**TAREFA PROPOSTA**
Segundo o trecho do documento apresentado abaixo, formular a política revolucionária requer uma apreciação objetiva de quais aspectos? Enumere todos eles.

**TRECHO DO DOCUMENTO**
Hoje publicamos o segundo artigo da SÉRIE PARTIDO: Como formular uma política revolucionária?, de Roberto Sáenz. Como todos os artigos dessa série, o presente dedica-se a conceitos básicos do marxismo revolucionário, tanto no que se refere à formulação, quanto à intervenção na luta de classes e à construção partidária.

Este artigo, especificamente, dá conta das coordenadas básicas na hora de formular a politica revolucionária. O que requer uma apreciação objetiva dos principais elementos da realidade, das tendências da luta de classe e dos nossos objetivos estratégicos. Ou seja, a elaboração da política, em seu conteúdo, parte sempre das necessidade objetivas, da correlação de forças e da dinâmica do movimento dos trabalhadores.

**DADOS BRUTOS**
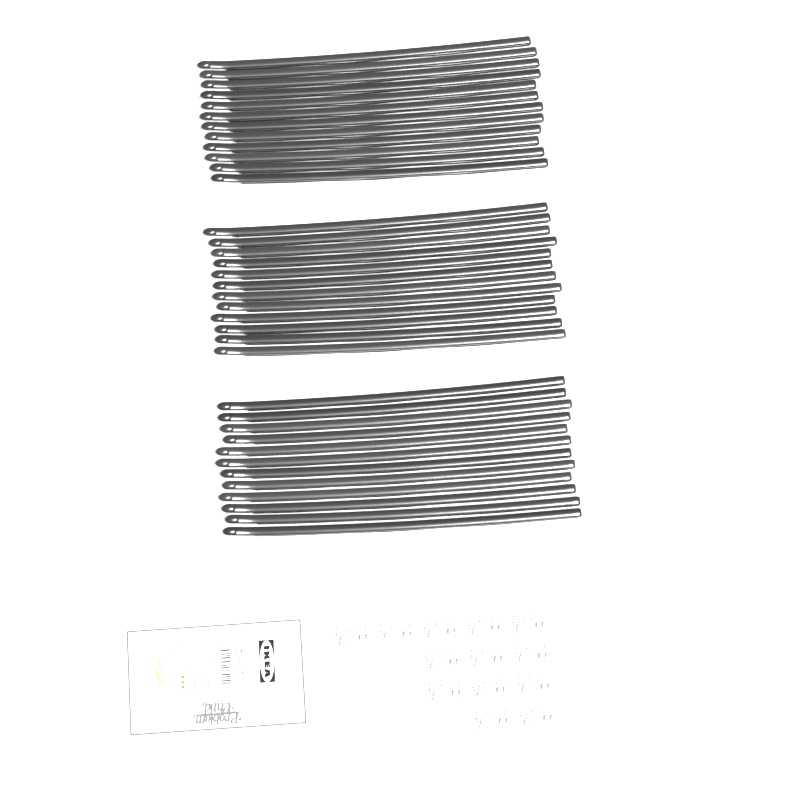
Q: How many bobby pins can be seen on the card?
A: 36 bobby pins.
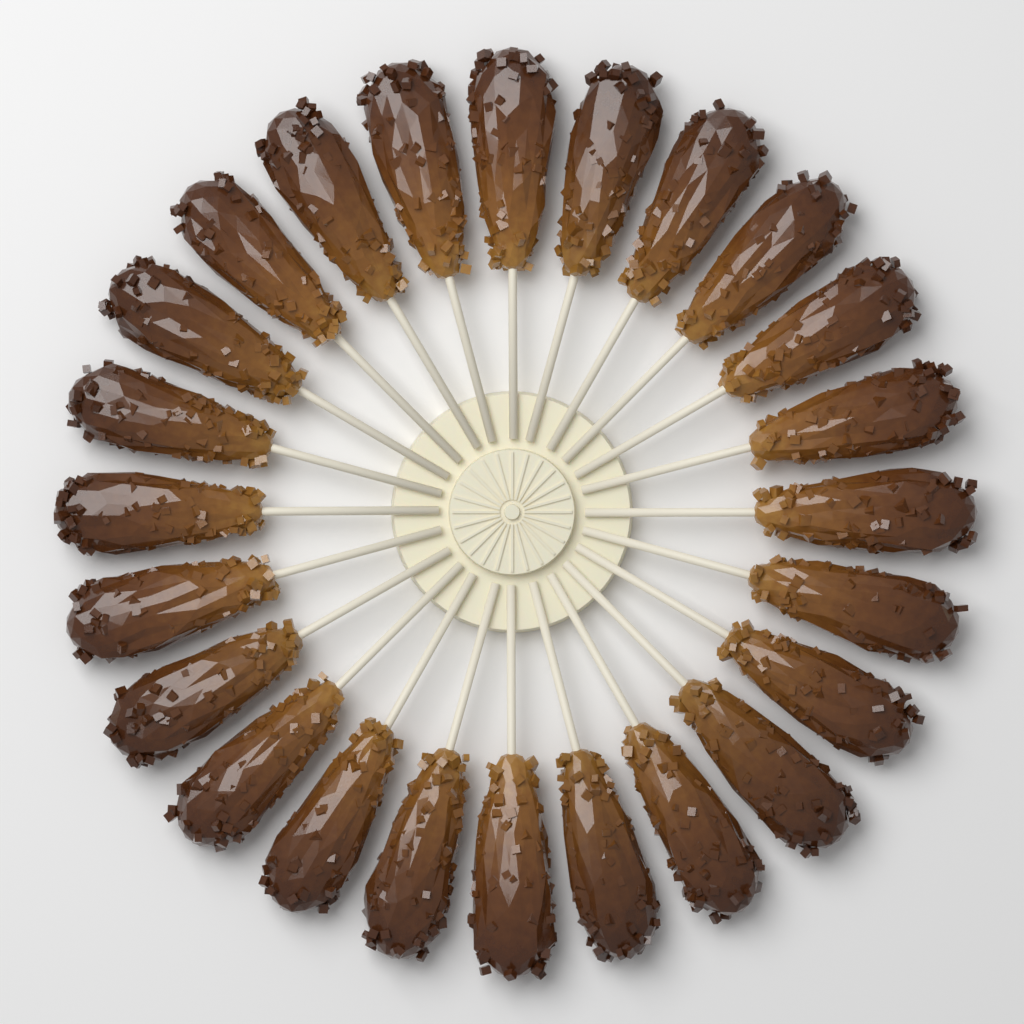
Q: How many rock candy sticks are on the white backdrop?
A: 24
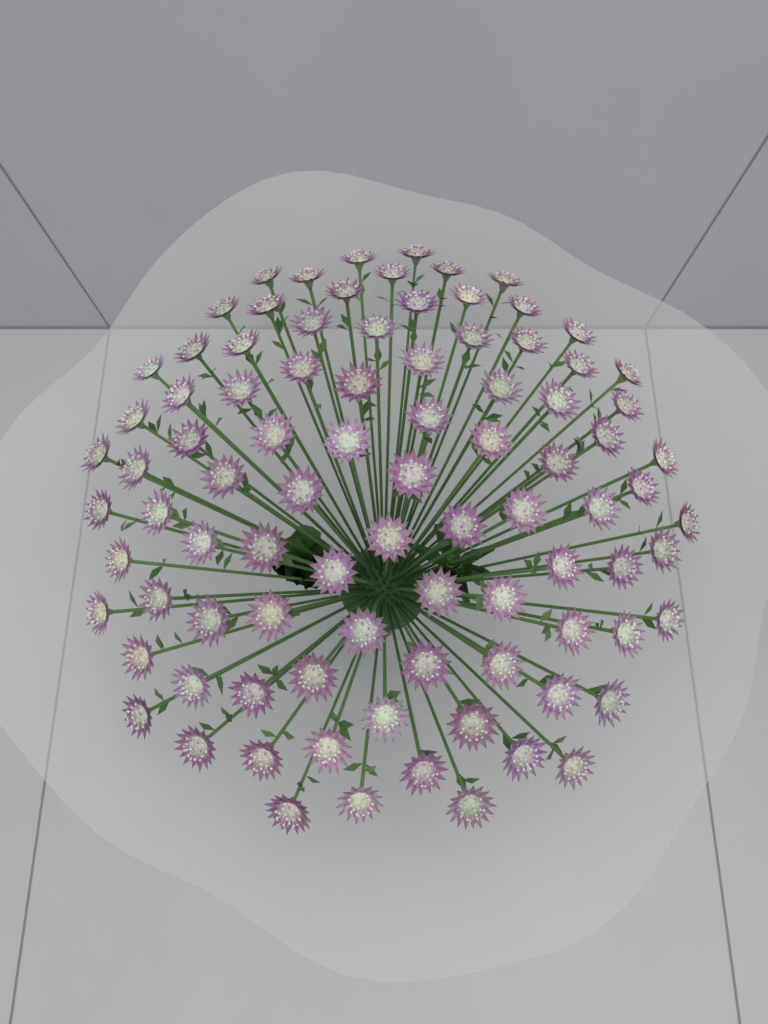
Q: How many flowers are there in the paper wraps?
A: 90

**RESULTADO**
- os principais elementos da realidade
- as tendências da luta de classe
- os nossos objetivos estratégicos